Amnesty International documented police abusing tear gas in multiple ways:

  • Firing into confined spaces;
  • Firing directly at individuals;
  • Using excessive quantities;
  • Firing at peaceful protests; and
  • Firing against groups who may be less able to flee or more susceptible to its effects, such as children, older people and people with disabilities.
Amnesty analysed multiple ways in which police forces abuse tear gas. Amnesty analysed multiple ways in which police forces abuse tear gas.
Amnesty analysed multiple ways in which police forces abuse tear gas. © Amnesty International

The site includes video interviews with a range of external analysts – from an emergency physician to experts in policing, and business and human rights – about why tear gas is so harmful when used incorrectly.

Amnesty International joins the UN Special Rapporteur on Torture in equating the use of tear gas in certain situations as amounting to torture or other ill-treatment.

Poorly regulated trade

Despite its widespread misuse, there are no agreed international regulations on the trade in tear gas and other riot control agents. Few states provide public information on the quantity and destination of tear gas exports, hampering independent oversight.

Amnesty International and the Omega Research Foundation have campaigned for over two decades for greater controls on the production, use and trade in tear gas and other less lethal weapons. As a result, the UN and regional bodies such as the EU and the Council of Europe have recognized the need to regulate the export of less lethal weapons.

Following high level diplomatic advocacy by the 60 plus states of the Alliance for Torture-Free Trade, supported by Amnesty International and Omega, the UN is now  exploring potential development of international trade controls on less lethal weapons and other goods to prevent their use in torture, other ill-treatment and the death penalty. Amnesty International and Omega are now pressing for such measures to include tear gas and other riot control agents.

Part of the problem with tear gas is simply that some police forces misunderstand how and when it can be used lawfully, while others choose to ignore such guidance and some have weaponized it. But part of the solution also needs to be greater scrutiny of the poorly regulated global trade in tear gas and other riot control agents. Tear gas should be covered by the international controls on less lethal weapons and restraints, currently being discussed at the UN.
Patrick Wilcken, Researcher, Arms Control, Security & Human Rights


“Part of the problem with tear gas is simply that some police forces misunderstand how and when it can be used lawfully, while others choose to ignore such guidance and some have weaponized it,” said Patrick Wilcken, Researcher, Arms Control, Security & Human Rights.
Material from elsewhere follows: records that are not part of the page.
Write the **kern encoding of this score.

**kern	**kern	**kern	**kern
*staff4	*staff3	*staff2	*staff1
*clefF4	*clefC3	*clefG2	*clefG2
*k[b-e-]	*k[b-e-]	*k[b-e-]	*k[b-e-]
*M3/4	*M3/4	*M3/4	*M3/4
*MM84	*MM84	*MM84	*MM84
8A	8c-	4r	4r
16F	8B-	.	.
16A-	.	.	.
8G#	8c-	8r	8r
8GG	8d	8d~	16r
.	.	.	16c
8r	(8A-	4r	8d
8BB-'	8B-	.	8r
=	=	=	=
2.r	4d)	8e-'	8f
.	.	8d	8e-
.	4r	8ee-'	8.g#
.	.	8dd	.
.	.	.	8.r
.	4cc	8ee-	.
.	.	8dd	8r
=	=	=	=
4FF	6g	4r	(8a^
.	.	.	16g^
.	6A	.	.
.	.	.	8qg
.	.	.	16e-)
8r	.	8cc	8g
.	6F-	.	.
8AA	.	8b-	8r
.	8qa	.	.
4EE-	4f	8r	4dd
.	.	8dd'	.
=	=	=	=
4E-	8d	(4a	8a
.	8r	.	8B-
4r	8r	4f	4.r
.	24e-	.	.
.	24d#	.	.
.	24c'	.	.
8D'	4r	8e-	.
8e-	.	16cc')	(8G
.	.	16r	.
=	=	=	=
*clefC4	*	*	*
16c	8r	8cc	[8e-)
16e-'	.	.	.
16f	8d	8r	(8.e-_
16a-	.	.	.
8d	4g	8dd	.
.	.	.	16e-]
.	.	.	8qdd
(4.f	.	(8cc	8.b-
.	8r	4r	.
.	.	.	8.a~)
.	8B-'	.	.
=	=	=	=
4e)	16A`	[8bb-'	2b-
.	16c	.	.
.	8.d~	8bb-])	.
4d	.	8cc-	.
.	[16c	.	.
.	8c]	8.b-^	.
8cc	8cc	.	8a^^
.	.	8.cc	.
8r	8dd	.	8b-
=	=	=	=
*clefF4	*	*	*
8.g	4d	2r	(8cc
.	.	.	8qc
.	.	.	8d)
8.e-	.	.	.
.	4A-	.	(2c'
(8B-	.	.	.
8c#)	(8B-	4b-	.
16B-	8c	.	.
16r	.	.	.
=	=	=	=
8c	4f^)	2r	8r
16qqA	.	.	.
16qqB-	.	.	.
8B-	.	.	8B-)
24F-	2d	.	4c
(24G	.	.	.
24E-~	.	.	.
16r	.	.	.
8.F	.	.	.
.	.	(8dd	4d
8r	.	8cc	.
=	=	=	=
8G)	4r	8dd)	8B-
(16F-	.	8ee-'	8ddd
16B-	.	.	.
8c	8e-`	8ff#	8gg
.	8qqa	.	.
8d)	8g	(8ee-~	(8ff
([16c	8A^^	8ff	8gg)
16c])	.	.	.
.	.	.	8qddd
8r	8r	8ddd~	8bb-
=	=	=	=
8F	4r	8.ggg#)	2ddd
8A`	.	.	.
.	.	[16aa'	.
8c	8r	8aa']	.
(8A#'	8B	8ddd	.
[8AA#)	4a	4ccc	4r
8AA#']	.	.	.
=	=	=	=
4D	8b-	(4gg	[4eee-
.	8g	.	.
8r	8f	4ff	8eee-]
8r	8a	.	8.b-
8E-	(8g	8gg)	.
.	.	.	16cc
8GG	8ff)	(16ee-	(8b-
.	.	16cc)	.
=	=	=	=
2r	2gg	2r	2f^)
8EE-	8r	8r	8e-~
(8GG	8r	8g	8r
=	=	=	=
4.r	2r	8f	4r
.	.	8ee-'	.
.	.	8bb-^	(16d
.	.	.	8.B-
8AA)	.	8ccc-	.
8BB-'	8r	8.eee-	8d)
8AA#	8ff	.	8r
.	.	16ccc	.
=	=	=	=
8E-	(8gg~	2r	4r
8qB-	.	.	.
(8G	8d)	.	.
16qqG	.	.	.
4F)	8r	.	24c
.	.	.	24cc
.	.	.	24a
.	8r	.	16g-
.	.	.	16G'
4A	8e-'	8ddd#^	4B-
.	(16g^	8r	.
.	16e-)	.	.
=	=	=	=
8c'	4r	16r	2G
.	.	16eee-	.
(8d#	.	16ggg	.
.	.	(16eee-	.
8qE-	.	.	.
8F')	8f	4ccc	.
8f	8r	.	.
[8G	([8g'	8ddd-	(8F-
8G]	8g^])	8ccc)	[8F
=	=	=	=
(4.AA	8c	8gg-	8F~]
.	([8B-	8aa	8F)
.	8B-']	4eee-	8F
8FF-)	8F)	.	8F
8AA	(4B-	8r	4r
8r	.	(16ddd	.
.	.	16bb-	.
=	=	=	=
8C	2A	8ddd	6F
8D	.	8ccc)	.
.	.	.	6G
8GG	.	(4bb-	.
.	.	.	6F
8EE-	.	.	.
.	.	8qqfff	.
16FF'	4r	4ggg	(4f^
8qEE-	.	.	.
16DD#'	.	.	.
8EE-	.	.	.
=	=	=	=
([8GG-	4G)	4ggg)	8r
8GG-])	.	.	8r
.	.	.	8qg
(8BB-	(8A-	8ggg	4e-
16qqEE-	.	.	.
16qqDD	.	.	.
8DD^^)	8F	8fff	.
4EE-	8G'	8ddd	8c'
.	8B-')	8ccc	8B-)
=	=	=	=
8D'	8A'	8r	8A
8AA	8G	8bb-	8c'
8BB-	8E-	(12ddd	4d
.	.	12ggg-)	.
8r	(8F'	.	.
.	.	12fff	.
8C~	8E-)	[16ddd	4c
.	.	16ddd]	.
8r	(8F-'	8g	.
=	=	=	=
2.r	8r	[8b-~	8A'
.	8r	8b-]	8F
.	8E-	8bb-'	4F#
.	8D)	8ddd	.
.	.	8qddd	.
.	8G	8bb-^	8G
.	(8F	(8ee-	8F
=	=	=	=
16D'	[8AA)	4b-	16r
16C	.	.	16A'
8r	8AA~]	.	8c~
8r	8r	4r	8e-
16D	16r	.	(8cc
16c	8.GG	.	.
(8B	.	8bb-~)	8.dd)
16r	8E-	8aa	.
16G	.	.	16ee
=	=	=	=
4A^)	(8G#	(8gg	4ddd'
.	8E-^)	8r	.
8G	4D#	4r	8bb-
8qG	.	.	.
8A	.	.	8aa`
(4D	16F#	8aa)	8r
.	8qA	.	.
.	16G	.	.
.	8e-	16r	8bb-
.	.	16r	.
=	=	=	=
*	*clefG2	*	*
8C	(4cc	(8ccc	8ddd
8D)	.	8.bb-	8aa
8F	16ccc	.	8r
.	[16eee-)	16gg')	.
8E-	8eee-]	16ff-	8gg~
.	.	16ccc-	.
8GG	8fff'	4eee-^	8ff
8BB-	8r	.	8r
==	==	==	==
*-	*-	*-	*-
“But part of the solution also needs to be greater scrutiny of the poorly regulated global trade in tear gas and other riot control agents. Tear gas should be covered by the international controls on less lethal weapons and restraints, currently being discussed at the UN.”

Countries and territories covered:

Bolivia, Chile, Colombia, DRC, Ecuador, France, Guinea, Hong Kong, Honduras, Haiti, India (Indian-administered Kashmir), Iraq, Iran, Kenya, Lebanon, Nigeria, Israel-OPT, Sudan, Turkey, USA including US/Mexican border, Venezuela, Zimbabwe

Manufacturers of tear gas and related launchers covered:

 Cavim; Condor Non-Lethal Technologies; DJI*; Falken; PepperBall; The Safariland Group; and Tippmann Sports LLC. Amnesty International approached all seven companies for comment and only two responded.

 *produces commercial drones which have been used to launch tear gas in Gaza.